(1) Assignment of a variable by an explicit algebraic equation (rather than a derivative) at every timestep
(2) Assignment of a variable (or rate) by a time-dependent function
To illustrate, I have a snippet of code that accomplishes this in NMODL:
Code: Select all
BREAKPOINT {
SOLVE states METHOD cnexp
}
DERIVATIVE states {
E = E0*exp(-t/tau_in)
Ve = (kcat*E*S)/((1+H/Ka)*(Km + S + S*S/Ki))
S' = alpha*S0*exp(-delta*(t)) - Ve
H' = Ve - beta*H
}
From above, there are 3 species: E, S, and H.
Ve is an intermediate variable that is calculated at every timestep in order to calculate S' and H', which is a function of the concentrations of the 3 species at the current timestep (and other constant parameters).
E is assigned a value based on exponential decay at every timestep (i.e., not a differential equation).
S' is the derivative of S which contains a time-dependent function -- another exponential decay.
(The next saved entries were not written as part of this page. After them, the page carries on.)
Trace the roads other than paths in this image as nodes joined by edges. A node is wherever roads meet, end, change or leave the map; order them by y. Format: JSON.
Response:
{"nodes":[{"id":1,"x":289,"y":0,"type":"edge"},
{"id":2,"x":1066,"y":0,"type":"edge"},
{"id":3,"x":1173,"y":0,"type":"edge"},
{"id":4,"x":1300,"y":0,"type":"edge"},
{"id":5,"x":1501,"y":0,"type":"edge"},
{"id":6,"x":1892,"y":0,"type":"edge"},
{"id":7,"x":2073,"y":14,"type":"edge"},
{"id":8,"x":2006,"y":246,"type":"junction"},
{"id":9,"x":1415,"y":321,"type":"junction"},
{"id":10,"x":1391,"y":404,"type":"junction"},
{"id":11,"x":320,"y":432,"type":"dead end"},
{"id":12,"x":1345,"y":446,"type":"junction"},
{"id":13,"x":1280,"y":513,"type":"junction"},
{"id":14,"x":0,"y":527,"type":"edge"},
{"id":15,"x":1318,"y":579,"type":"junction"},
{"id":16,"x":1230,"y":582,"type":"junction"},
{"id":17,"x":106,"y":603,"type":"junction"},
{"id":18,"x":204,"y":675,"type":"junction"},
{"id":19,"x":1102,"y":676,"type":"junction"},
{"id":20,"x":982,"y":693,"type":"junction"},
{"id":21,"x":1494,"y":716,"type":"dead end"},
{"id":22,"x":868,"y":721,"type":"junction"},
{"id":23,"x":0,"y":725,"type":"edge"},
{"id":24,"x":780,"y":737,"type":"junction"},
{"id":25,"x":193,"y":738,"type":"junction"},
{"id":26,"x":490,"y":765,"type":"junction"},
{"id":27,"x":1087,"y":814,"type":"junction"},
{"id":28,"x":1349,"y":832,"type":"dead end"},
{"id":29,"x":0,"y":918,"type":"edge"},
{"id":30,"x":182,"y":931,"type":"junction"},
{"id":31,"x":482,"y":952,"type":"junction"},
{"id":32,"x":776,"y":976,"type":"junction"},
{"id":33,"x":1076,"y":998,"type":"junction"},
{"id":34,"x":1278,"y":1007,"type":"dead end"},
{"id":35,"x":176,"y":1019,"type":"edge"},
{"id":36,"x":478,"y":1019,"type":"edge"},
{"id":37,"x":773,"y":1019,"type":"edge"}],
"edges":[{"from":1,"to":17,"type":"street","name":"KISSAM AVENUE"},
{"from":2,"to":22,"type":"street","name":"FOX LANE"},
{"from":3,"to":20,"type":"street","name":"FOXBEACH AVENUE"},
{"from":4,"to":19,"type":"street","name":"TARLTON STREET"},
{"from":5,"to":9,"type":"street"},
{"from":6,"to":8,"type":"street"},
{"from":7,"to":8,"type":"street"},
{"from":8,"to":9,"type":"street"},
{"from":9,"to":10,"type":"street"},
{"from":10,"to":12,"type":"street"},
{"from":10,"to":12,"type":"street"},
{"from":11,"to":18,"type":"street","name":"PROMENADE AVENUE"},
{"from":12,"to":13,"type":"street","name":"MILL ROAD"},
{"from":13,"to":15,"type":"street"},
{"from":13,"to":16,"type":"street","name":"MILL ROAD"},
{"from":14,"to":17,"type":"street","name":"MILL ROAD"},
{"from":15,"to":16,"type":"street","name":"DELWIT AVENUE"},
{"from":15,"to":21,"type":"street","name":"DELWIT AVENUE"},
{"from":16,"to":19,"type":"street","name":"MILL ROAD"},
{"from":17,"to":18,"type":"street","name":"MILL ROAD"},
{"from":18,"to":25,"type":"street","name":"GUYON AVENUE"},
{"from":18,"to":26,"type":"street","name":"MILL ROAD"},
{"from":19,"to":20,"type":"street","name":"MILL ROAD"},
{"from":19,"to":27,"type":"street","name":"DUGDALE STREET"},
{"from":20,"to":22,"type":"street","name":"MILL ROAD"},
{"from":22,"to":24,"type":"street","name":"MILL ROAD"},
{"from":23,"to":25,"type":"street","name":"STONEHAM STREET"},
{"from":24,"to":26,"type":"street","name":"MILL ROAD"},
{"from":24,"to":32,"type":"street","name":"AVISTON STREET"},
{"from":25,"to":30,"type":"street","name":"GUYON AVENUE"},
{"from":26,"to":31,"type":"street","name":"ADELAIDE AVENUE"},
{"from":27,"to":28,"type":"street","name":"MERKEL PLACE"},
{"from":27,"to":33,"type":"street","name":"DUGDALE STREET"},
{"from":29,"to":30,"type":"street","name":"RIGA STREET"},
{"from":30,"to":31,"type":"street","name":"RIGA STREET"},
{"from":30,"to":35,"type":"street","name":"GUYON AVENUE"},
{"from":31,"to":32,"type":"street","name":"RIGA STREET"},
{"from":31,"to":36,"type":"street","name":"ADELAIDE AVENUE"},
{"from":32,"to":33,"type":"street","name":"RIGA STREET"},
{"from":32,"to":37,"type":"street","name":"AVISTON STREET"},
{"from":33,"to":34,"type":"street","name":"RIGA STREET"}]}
My question is essentially asking if there is an equivalent way in RxD to:
(i) refer to the time variable (like 't' in NMODL) in assignments as in the "E" variable.
(ii) create assignment definitions that are explicitly algebraic (ie, not a derivative) as in the "Ve" variable.
(iii) create assignments including external functions such as exp().
Thank you, and I appreciate any assistance on this matter.